I had noticed that the bartender had been good to his word and brought Misty the drink I had bought her. She was sitting with some of the band members. One of the guys was familiar to me. I’d seen him around town a lot. He was a black man…brilliant and though he was young, he seemed to be a well-respected jazz piano player and was always in demand. Soon, as Joyce continued to hold me captive, I watched the beautiful Misty get up and walk over toward the bar. She moved like a proud cat, smoothly with those great buttocks doing all the right moves inside that skin-tight silken gown. She came up to the bartender with her drink still in hand. “Who…who bought me the drink, Charlie?” she asked him.
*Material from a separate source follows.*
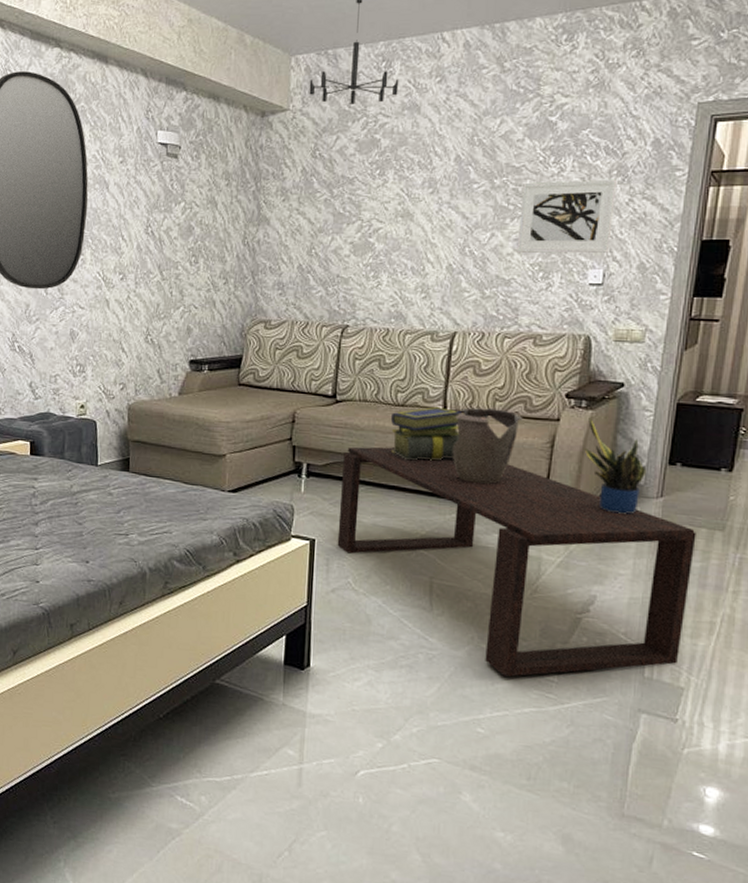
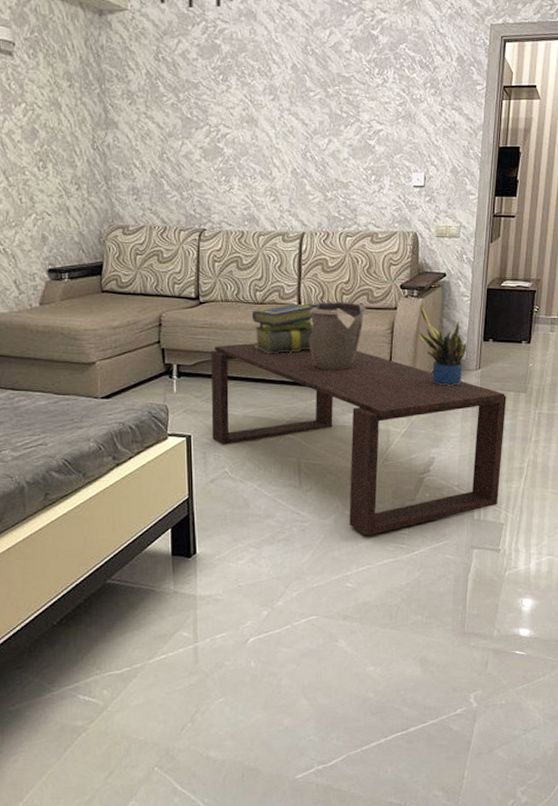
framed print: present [516,179,618,254] -> none [351,90,431,159]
The bartender reminded her he preferred to keep the secret admirer anonymous for fear fifty guys would be hitting on her all at the same time, which the management discouraged.
For whatever reasons, I spoke up, revealing my identity. “I—I, uh, confess, Miss Sheridan. It was I—my name is Denning…Cable Denning…and I’m a cop moonlighting tonight as an appreciator of great music well performed. I—I, uh, truly liked your Irving Berlin.”
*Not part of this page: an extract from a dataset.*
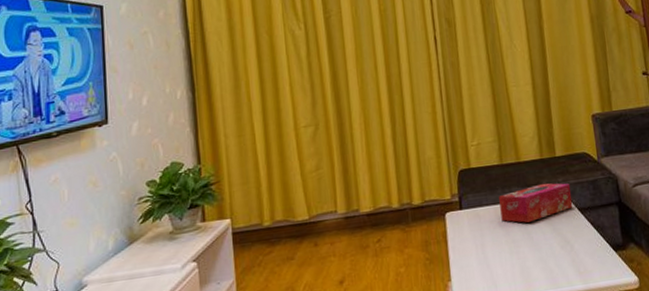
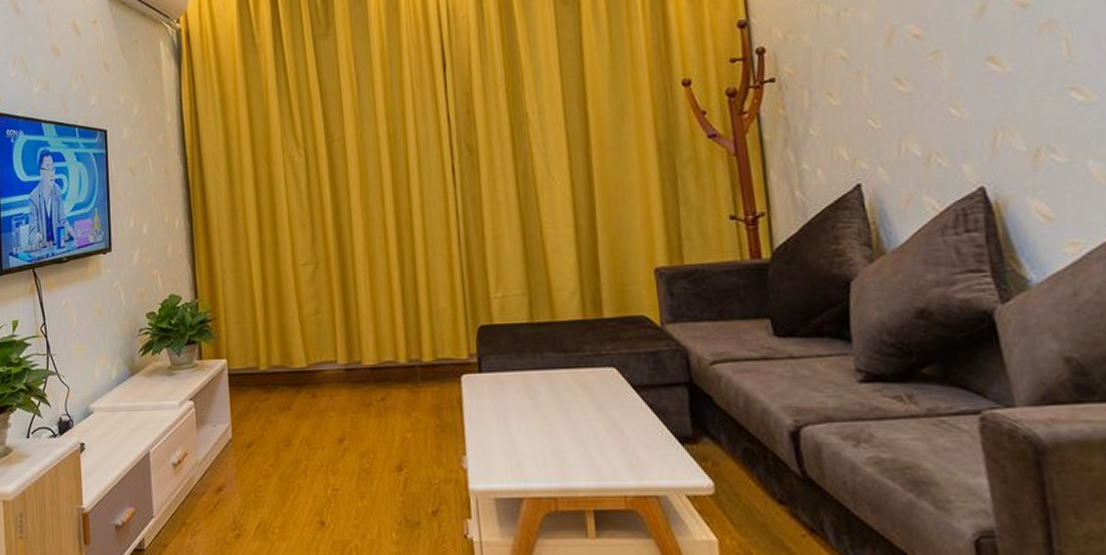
tissue box: present [499,183,573,223] -> none [528,350,625,396]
She looked at me strangely. Her voice was soft, feminine with a nice breathiness to it. “You…you even know the composer?”
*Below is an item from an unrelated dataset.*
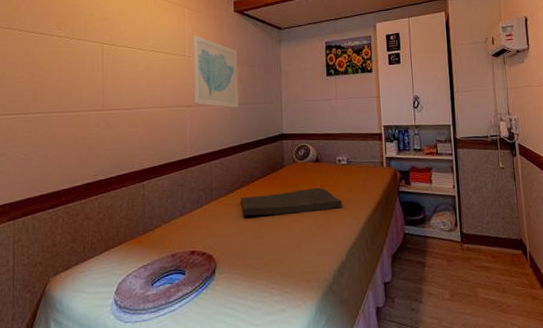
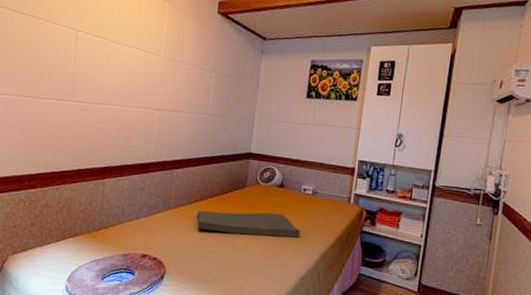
wall art: present [193,34,239,108] -> none [163,33,215,118]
“Yep. Ever since I was a kid I’ve been in love with music—some people take drugs—well, I do smoke, drink and chase skirts—but no dope does it like music for this guy.”
She seemed intrigued. “It’s nice to know, Mr. Denning, at least some of my audience is educated.”
“Oh, he’s educated all right, young lady,” my inebriated bar companion spoke up. “He even knew what killed my late—late hus—hic!—husband! Post-some-or-other enceph...iss. They shot him…shot him to death…with medicine. Now, tell me, doesn’t that strike you….strike you as being very—very strange…when a government kills people trying to prevent a disease?”
Misty Sheridan had no idea what we had been talking about. “She lost her husband a couple of years back. She’s still grieving—and claims that the ‘cure’ in the form of inoculations actually killed her husband,” I explained.
“It really doesn’t surprise me. My aunt lost her husband the same way. He got back from the war, they told him he’d avoid the Spanish flu of 1918 and so when he took the shots it killed him.”
“You see? I told—I told you so, Cable Denning.” She looked the two of us over. “I—I have to go home now. The house is empty and lonely, but I have to sleep. Will I see you again here, Cable? I li
ke you—you’re—you’re a good man, even for a cop—cops are crooked in Los Angeles—are you a crooked cop? I hate crooked cops…you never feel…feel safe anymore…”
“Yep, I’m afraid so, Joyce. I’m as rotten as they come, drink gin and tonic, smoke too much and chase pretty women when I can.”
She laughed. “Oh! I’ll bet you’re not that bad…if I were younger…I’d like you…in my…life…Cable…lady….good-night now…” She grabbed her purse from off the bar and disappeared into the crowd.
“Well…” Misty Sheridan said, studying my face. “So you’re a cop moonlighting as a customer, huh? I haven’t seen you in here before.”
“Oh, I’ve been here once or twice before, Miss Sheridan, but on the nights they only had dancing. I do need to say how much I enjoyed your singing—and all the rest of you that comes in that package you’re wearing.”
She laughed. “I can see you’re a man who says what he feels and doesn’t mince words, uh, was it Denning?”
“Cable…call me Cable.”
“I’ve got to go, now. I have another number coming up. Will I see you again sometime? I always like it when I’ve won over a new fan.”
“Well, you sure won me over tonight. When you’re up there singing, a guy can take that ride to fantasyland…imagine all the dreams he ever dreamed with a babe can come true with you, because he can feel it…feel the electricity run through him as you sing…right down to his shoes and make him feel his life’s been incomplete until now. Then he wants to take you home, own the heart and body that lives underneath that dress you’re wearing, tear down the walls of pretend and become a haunted thing of desire and passion, longing and lust.” She looked away for a minute, searching over the crowd as she leaned against the bar. She was breathing deeper and that ample bosom of hers heaved right along with those wonderful lungs.